On Mar 26, 2009, at 10:45 AM, Phillip Lord wrote:
Pat Hayes <pha...@ihmc.us> writes:
Besides which, the issue being discussed here is one of equality.
When
are two proteins the same protein?
TWO proteins are never the same protein. Two mangelwurzels are
never the same
mangelwurzel, either. What 'same' means, is that there is ONE
thing with two
names. Being the same as is never a relationship between two
different
things.
This is obvious; the question is about types of proteins. A statement
like: "every protein molecule in the world is different from every
other
protein molecule" is true, but more or less totally useless.
I agree, but I have no idea why you keep harping on about molecules. I
didn't mention molecules.
We are talking about proteins not protein molecules
Indeed, we are. Glad we have that clear.
; if I give you a
solution of protein molecules, all the same, and you split it into two
halves, do you now suddenly have two proteins?
No, of course not. You have two pieces of the same material. (This is
all very standard ontological stuff, by the way: mereology 101)
Protein is a mass term. You would agree that two glasses of water both
hold the same substance; just so for protein.
Quite.
The question is, then,
when are two samples of protein, samples of the same protein.

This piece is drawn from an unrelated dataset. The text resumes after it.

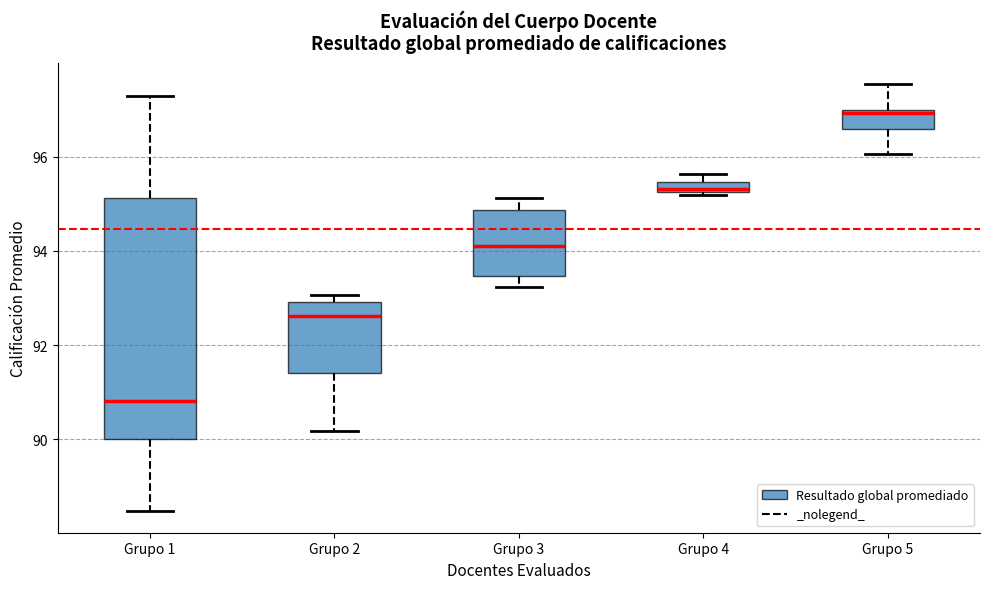

Where is the lower edge of the box for Grupo 5 on the y-axis? The values are not printed on the chart, so give them approximately, as read against the axis.

96.6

I don't know the answer to that (not being a chemist) but I do know
what it *means to say* they are the same protein, which is all we need
for writing ontologies.
A
secondary question is, how do we represent this computationally.
You could use, for example, owl:sameAs. Provided of course that
'proteins' were in your ontology.
I fail to see what you see as being any problem here. These 'issues'
about mass terms were all fully worked out decades ago.
Pat
We are going around in circles here; I think that I have said enough.